President Barack Obama, like many presidents before him, has gone too far in his use of executive power and is not showing due respect for the U.S. government's system of separated powers, said Mark Rozell, professor of public policy at George Mason University, in a Wednesday interview with The Christian Post.
"President Obama is following the lead of many of his predecessors in trying to stretch the limits of executive power where ever he can," explained Rozell, who has published research and testified before Congress on executive power.
There have been many examples in which Obama has been criticized for his use of executive power without showing due respect for the proper role of Congress. When he decided to involve the U.S. military in Libya's civil war, for instance, he claimed he had the right, under the Constitution, to unilaterally make those decisions. On immigration, he essentially implemented the "Dream Act" by claiming prosecutorial discretion. And last week, he invoked executive privilege as a basis for not turning over documents in a congressional investigation into Justice Department wrongdoing.

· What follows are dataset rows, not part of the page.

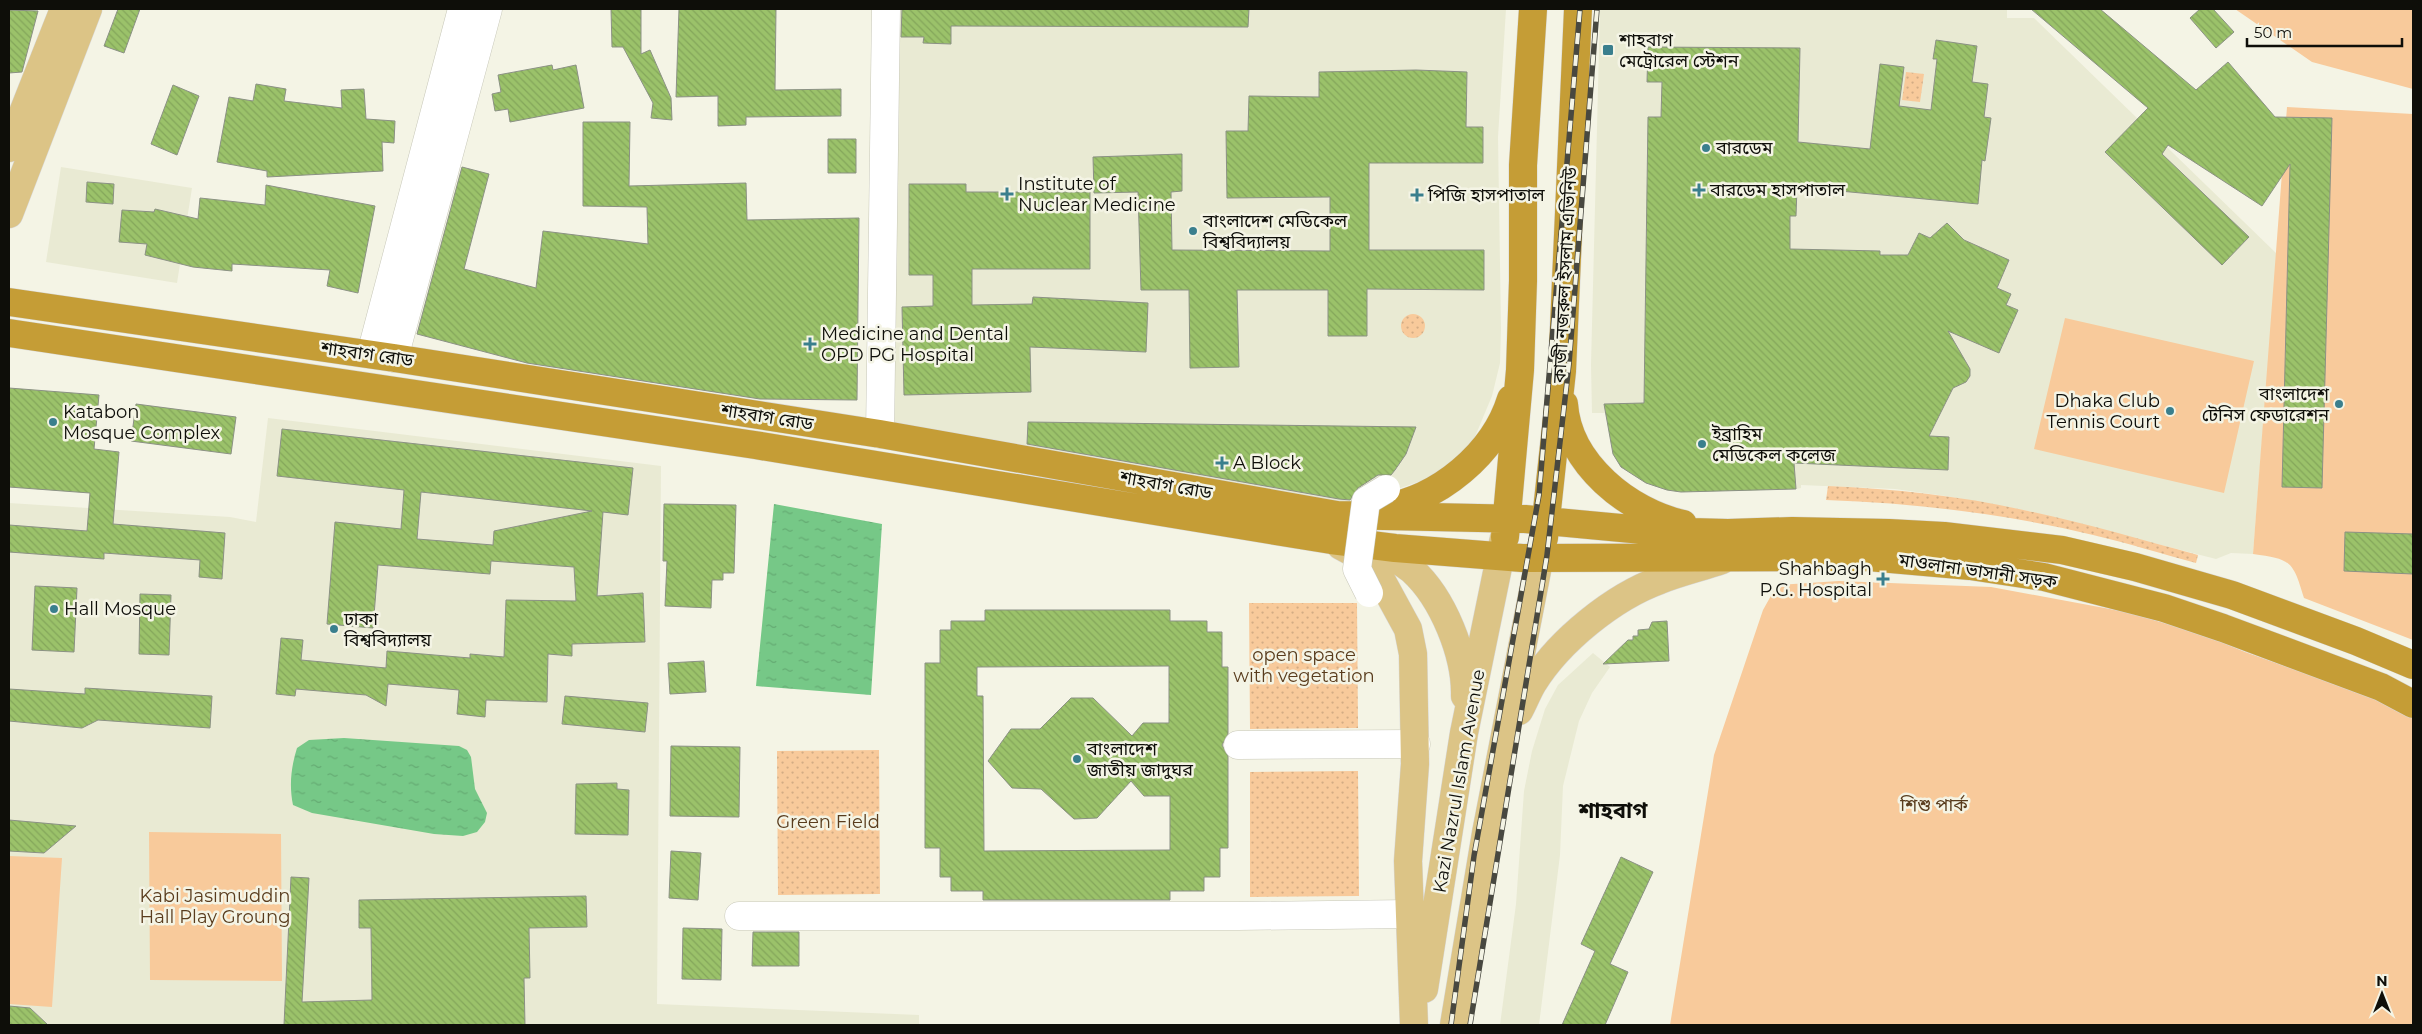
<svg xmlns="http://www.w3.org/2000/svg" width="2422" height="1034" viewBox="0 0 2422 1034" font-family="Montserrat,'Noto Sans Bengali',sans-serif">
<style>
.built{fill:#e9ead3}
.park{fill:#f8ca9b}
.garden{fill:url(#garden-dots)}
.water{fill:url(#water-ripples)}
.building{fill:url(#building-back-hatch);stroke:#8b9184;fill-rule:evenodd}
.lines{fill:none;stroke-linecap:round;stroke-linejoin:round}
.minor-casing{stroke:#c8c8b9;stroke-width:29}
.major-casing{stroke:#d8d8d8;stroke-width:29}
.highway-casing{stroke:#d8d8d8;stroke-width:29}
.minor{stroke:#fff;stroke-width:28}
.major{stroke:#dcc486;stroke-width:28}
.highway{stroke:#c59d36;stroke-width:28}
.rail-casing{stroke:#484840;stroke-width:5.5}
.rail{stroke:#f4f4e5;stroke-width:4;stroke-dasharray:11;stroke-linecap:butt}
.minor-bridge-casing{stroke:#c8c8b9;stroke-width:29;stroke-linecap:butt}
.minor-bridge{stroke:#fff;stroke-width:28}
.poi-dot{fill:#3a7f8d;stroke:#f4f4e5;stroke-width:2}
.labels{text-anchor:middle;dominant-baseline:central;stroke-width:5;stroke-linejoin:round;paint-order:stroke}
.poi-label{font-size:18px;fill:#0e0e09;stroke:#f4f4e5;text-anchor:start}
.street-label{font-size:18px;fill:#0e0e09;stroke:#f4f4e5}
.park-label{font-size:18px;fill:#593c1d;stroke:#f4f4e5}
.district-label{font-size:22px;font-weight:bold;fill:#0e0e09;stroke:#f4f4e5}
</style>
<defs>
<pattern id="garden-dots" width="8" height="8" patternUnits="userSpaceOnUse" patternTransform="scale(1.25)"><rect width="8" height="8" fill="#f8ca9b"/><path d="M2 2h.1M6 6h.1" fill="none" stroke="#d3ac84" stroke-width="1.8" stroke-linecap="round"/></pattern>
<pattern id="water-ripples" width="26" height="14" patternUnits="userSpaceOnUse" patternTransform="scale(1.25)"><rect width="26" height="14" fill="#76c887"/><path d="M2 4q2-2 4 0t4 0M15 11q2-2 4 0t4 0" fill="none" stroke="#65ab73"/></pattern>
<pattern id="building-back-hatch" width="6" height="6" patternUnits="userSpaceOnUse" patternTransform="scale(1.25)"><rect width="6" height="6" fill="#9bc26a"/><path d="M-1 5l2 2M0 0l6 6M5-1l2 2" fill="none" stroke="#84a65b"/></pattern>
</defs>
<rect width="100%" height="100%" fill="#f4f4e5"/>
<!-- built -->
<path class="built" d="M887 9H1506L1498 137 1501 329 1500 363 1492 396 1474 439 1441 474 1360 502 1338 507 885 428Z
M1600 9H2007V18H2034L2277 254 2253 554 2231 553 2216 559 2028 511 1945 496 1895 489 1801 485V488L1796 489 1681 492 1667 490 1646 483 1621 467 1613 454 1606 413H1592L1591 365Z
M61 167 192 188 177 283 46 262Z
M268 418 661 466 657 1004 919 1015V1025H9V503L230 517 256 522Z
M1593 653 1610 667 1592 693 1579 721 1563 786 1560 855 1539 1025H1500L1516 904 1524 791 1532 751 1545 709 1558 685Z"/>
<!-- park -->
<path class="park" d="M2235 9H2413V89L2312 62Z
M2287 107 2413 114V640L2304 598C2293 562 2292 559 2253 554Z
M2065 318 2254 361 2224 493 2034 449Z
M1839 581 1991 587 2126 612 2202 634 2245 652 2394 705 2413 715V1025H1670L1714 755 1763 610 1777 585Z
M149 832 281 834 282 981 150 980Z
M9 856 62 858 52 1007 9 1004Z"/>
<!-- garden -->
<path class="garden" d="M1906 72 1924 74 1920 102 1902 100Z
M1401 326a12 12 0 1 1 24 0a12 12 0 1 1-24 0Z
M1828 486C1896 489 1962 496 2028 511 2085 523 2142 540 2198 555L2196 563C2162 554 2128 543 2093 535 2006 514 1916 503 1826 500Z
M1249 603H1357L1358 728 1250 729Z
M879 750 880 894 778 895 777 751Z
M1358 771 1359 896 1250 897V772Z"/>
<!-- water -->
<path class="water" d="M774 504 882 524 871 695 756 686Z
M344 738 459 746 467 750 471 757 475 789 487 813 485 822 477 832 463 836 434 834 312 813 293 805C289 786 291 767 297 748L309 740Z"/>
<!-- building -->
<path class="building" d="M118 9H140L124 53 104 46Z
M611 9H641V54L650 50 671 98 672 120 651 118 653 103 623 47H612Z
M679 9H776L775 90 841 89V116L746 117V125L718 126V96L676 97Z
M902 9H1249L1248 27 951 26V44L923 43 924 37H901Z
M2031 9H2100L2196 90 2228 62 2275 117 2332 118 2322 488 2282 487 2290 164 2262 206 2168 145 2162 154 2249 237 2222 265 2105 152 2148 108Z
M2200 9H2213L2234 32 2216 48 2190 18Z
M9 10 38 11 22 72 9 73Z
M1936 40 1977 46 1972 82 1988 84 1984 117 1991 118 1985 161 1982 160 1978 204 1797 187 1796 216H1790V249L1880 251V255H1908L1919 233 1930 238 1947 223 1964 240 2009 260 1997 288 2011 294 2006 305 2018 310 1999 353 1948 331 1970 369V376L1966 382 1953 388 1929 436 1949 437 1948 470 1794 463 1796 489 1681 492 1667 490 1646 483 1621 467 1613 454 1604 404 1644 403 1648 117H1661L1662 82H1647L1648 47 1800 48 1798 142 1870 149 1880 64 1904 67 1899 106 1931 110 1937 59H1933Z
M552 65 553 70 576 65 584 108 510 122 508 109 495 111 492 94 501 92 498 75Z
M1416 70 1467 72 1466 127H1483V163H1369V250H1484V290L1367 289V336H1328V290H1237L1239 367 1190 368 1189 290H1141L1138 192 1094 193 1093 157 1182 154V191L1171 192 1172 250 1330 251V197L1227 198 1226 131H1248L1249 96 1319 97V72Z
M256 84 286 89 284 101 342 108 341 90 364 89 366 119 395 121 394 143 382 142 383 171 267 177V171L217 162 229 97 253 101Z
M173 85 199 96 177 155 151 144Z
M583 122H630L629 186 746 183 747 220 859 218 857 400 760 399 527 363 417 334 462 167 489 174 464 269 536 288 543 231 648 244 647 207 583 206Z
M828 139H856V173H828Z
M87 182 114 184 113 204 86 202Z
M909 184H966V192H1090V269H972V305L1032 304 1033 297 1148 303 1146 352 1030 347 1031 392 904 395 902 307 933 306V275H909Z
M266 185 375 206 358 293 327 286 330 270 232 264V271L193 267 145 255 147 244 119 242 122 210 154 212 155 209 198 219 200 198 265 205Z
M9 388 99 395 94 449 119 452 113 524 225 533 222 579 199 577 200 560 104 553V559L9 552V525L87 531 90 493 9 487Z
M136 404 236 417 231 454 131 441Z
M1028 422 1416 427 1406 454 1395 470 1391 475H1378L1358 488 1350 500 1339 499 1027 444Z
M282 429 633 468 628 515 603 512 597 596 643 593 645 642 572 644V656L548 654 547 702 486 700 485 717 457 714 459 690 388 684 386 706 366 695 296 689 295 696 276 694 281 638 303 640 301 660 386 668 387 651 470 658V654L504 657 506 600 576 601 574 567 491 561 490 574 378 565 373 628 327 624 335 522 401 529 404 490 277 476ZM421 492 592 511 494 531 493 545 417 539Z
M664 504 736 505 734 573H723V580H712L711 608 665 606 667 561H663Z
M2345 532 2413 534V574L2344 571Z
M35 586 77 588 74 652 32 650Z
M140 594 171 595 169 655 139 654Z
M985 610H1170V621H1207V632H1222V667H1228V734L1222 745 1228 756V848H1220V877H1204V891H1170V900H983V891H951V877H940V848H925V663H940V630H951V621H985ZM1169 666V723H1143L1132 736 1093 698H1071L1040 729H1011L988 761 1012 788 1041 789 1074 819 1097 818 1131 781 1144 796H1170V850L984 851 983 696H977V667Z
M1667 621 1669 661 1603 664 1628 640H1633V636H1638V630L1649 629 1652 622Z
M704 661 706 692 670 694 668 663Z
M85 688 212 696 210 728 98 720 82 728 9 721V689L85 694Z
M565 696 648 703 645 732 562 724Z
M671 746 740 747 739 817 670 816Z
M617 783V789L629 790 628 835 575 834 576 784Z
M9 820 76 826 44 853 9 851Z
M671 851 701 853 698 900 669 898Z
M1621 857 1653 872 1610 964 1628 972 1605 1025H1562L1595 951 1581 944Z
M291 877 309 878 302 1002 372 1000 371 928H359V900L586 896 587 927 529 928 530 978H524L525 1025H284Z
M683 928 722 929 721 980 682 979Z
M753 932H799V966H752Z
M9 1006 30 1008 48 1025H9Z"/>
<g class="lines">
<defs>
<path id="minor" d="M371 354 462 9
M394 358 488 9
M880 434 886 9
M1238 745 1416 744
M739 916H1238L1409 914"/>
<path id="major" d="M9 148 64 9
M9 214 88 9
M1341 546 1365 559 1378 574 1408 629 1413 654 1415 764 1408 861 1414 1025
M1363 547C1379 551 1399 559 1412 570 1443 598 1466 655 1465 696
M1519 711C1524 702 1528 691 1533 683 1559 641 1613 597 1660 580 1680 572 1702 567 1722 560
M1424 989 1464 733 1504 538
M1454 1025 1486 833 1543 540"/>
<path id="highway" d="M9 302 394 358 880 434 1337 515 1525 519 1653 531 1728 533 1792 531 1889 533 1944 536 2062 550 2135 567 2232 595 2356 641 2413 665
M9 333 755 445 1331 540 1395 548 1522 558 1868 557 1970 566 2044 577 2164 608 2223 628 2381 687 2413 704
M1564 404C1568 464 1629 512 1683 524
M1383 508C1439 499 1494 454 1511 399
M1505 537 1520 370 1523 281V165L1533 9
M1544 538 1562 371 1578 9"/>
</defs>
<!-- minor casing -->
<use href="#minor" class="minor-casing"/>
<!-- major casing -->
<use href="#major" class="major-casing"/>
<!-- highway casing -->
<use href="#highway" class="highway-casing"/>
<!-- minor -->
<use href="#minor" class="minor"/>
<!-- major -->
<use href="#major" class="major"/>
<!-- highway -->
<use href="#highway" class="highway"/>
<defs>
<path id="rail" d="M1451 1025 1474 856 1539 495 1580 9
M1470 1025 1547 555 1569 364 1597 9"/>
</defs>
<!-- rail casing -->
<use href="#rail" class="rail-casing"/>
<!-- rail -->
<use href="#rail" class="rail"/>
<defs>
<path id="minor-bridge" d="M1369 593 1357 569 1366 501 1386 489"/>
</defs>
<!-- minor-bridge casing -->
<use href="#minor-bridge" class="minor-bridge-casing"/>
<!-- minor-bridge -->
<use href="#minor-bridge" class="minor-bridge"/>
</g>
<!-- markers -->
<g class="poi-dot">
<rect x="1602" y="44" width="12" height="12" rx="2.5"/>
<circle cx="1706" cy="148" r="5"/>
<path d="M1696.5 182.5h5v5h5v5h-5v5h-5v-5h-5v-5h5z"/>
<path d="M1004.5 186.5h5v5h5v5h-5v5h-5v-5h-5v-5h5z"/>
<path d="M1414.5 187.5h5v5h5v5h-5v5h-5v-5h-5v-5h5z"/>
<circle cx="1193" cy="231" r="5"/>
<path d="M807.5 336.5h5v5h5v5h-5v5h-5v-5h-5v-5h5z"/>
<circle cx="2339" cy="404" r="5"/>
<circle cx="2170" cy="411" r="5"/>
<circle cx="53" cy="422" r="5"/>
<circle cx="1702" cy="444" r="5"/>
<path d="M1219.5 455.5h5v5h5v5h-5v5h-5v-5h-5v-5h5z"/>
<path d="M1880.5 571.5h5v5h5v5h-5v5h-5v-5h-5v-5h5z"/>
<circle cx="54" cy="609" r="5"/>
<circle cx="334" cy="629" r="5"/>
<circle cx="1077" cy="759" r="5"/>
</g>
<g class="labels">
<!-- poi labels -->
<g class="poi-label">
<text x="1619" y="40">শাহবাগ<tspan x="1619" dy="21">মেট্রোরেল স্টেশন</tspan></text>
<text x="1716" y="148">বারডেম</text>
<text x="1018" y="184">Institute of<tspan x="1018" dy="21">Nuclear Medicine</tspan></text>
<text x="1710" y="190">বারডেম হাসপাতাল</text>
<text x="1428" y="195">পিজি হাসপাতাল</text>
<text x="1203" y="221">বাংলাদেশ মেডিকেল<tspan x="1203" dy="21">বিশ্ববিদ্যালয়</tspan></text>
<text x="821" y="334">Medicine and Dental<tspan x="821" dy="21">OPD PG Hospital</tspan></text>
<text x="2329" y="394" text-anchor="end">বাংলাদেশ<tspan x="2329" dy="21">টেনিস ফেডারেশন</tspan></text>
<text x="2160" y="401" text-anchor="end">Dhaka Club<tspan x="2160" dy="21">Tennis Court</tspan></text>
<text x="63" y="412">Katabon<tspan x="63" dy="21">Mosque Complex</tspan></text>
<text x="1712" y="434">ইব্রাহিম<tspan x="1712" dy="21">মেডিকেল কলেজ</tspan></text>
<text x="1233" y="463">A Block</text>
<text x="1872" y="569" text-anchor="end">Shahbagh<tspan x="1872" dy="21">P.G. Hospital</tspan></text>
<text x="64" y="609">Hall Mosque</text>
<text x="344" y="619">ঢাকা<tspan x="344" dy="21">বিশ্ববিদ্যালয়</tspan></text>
<text x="1087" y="749">বাংলাদেশ<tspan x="1087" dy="21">জাতীয় জাদুঘর</tspan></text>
</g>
<!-- street labels -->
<g class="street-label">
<text transform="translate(1565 275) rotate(-87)">কাজী নজরুল ইসলাম এভিনিউ</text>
<text transform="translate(367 354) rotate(8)">শাহবাগ রোড</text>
<text transform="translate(767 417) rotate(9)">শাহবাগ রোড</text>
<text transform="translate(1166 485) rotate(10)">শাহবাগ রোড</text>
<text transform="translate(1978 571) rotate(8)">মাওলানা ভাসানী সড়ক</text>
<text transform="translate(1459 781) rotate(-80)">Kazi Nazrul Islam Avenue</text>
</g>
<!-- park labels -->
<g class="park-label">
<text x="1304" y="655">open space<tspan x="1304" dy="21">with vegetation</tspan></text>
<text x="1934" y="805">শিশু পার্ক</text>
<text x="828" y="822">Green Field</text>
<text x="215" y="896">Kabi Jasimuddin<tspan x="215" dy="21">Hall Play Groung</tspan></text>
</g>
<!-- district labels -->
<g class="district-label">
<text x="1613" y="810">শাহবাগ</text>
</g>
</g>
<!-- border -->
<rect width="2422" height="1034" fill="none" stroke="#0e0e09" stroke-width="20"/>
<!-- north arrow -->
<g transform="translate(2382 994)" stroke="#f4f4e5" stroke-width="4" paint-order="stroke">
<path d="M0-4L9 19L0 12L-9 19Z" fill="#0e0e09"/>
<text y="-8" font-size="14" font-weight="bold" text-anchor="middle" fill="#0e0e09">N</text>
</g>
<!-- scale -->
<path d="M2247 38v8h155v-8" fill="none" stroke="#0e0e09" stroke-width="2.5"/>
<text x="2254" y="38" font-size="15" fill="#0e0e09" stroke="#f4f4e5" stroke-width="4" paint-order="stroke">50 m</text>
</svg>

"This is a president who, back in 2007 and 2008," Rozell recalled, "made assertions, both in writing and on the campaign trail, that he would govern differently than George W. Bush on matters of presidential power -- he would respect separation of powers and not act unilaterally on a variety of fronts."
Despite these promises, Rozell said, Obama has been much like Bush with regard to executive power.
"It's been rather striking how much his leadership in these areas has been so similar to that of his predecessor."
Stretching the bounds of executive power has been a pattern of many recent presidents, Rozell claimed. Partly for this reason, political scientists often refer to the presidency since Franklin Delano Roosevelt as the "modern presidency" or the "imperial presidency."
"All I can say is that, time and again, presidents make promises to do things differently," Rozell said, but "when they come to office they discover the utility of various presidential powers.
"Presidents get frustrated with trying to deal with separation of powers and constraints on their authority and they discover over time that, if there are ways to act unilaterally and get things done and look strong, they'll do it. I don't think it's very good for a system of checks and balances that our system has evolved this way."
Rozell recently coauthored an editorial for the New York Daily News in which he referred to Obama's claims of executive privilege in the "Fast and Furious" investigation as "phony." On Thursday, the House of Representatives held Attorney General Eric Holder in contempt of Congress for refusing to hand over documents related to the investigation.
In some cases, Rozell said, protecting the internal deliberations of the executive branch is appropriate. But in this instance, Congress, as part of its legitimate oversight function, is investigating wrongdoing within the Justice Department and has a right to see documents related to the investigation.
"In cases where there are credible allegations of wrongdoing in the executive branch," Rozell explained, "I always say that Congress' need for investigation has to trump the president's claim of privilege. To me, that's the key.
"There are allegations of serious wrongdoing or complete incompetence in this case. Congress has the investigatory power, it's a core function of the institution. It cannot perform that function without documents germane to this scandal investigation. No matter that the president has a legitimate right to executive privilege under certain circumstances, I think in this case it has to yield to Congress's needs."
Rozell is a longtime critic of inappropriate claims of executive privilege. During the George W. Bush administration, he criticized one of Bush's claims of executive privilege in testimony before Congress. In 2010, the third edition of his book, Executive Privilege: Presidential Power, Secrecy and Accountability, was published.
"I don't care if it's a Democrat or a Republican," Rozell said, "if the president is wrong he's wrong."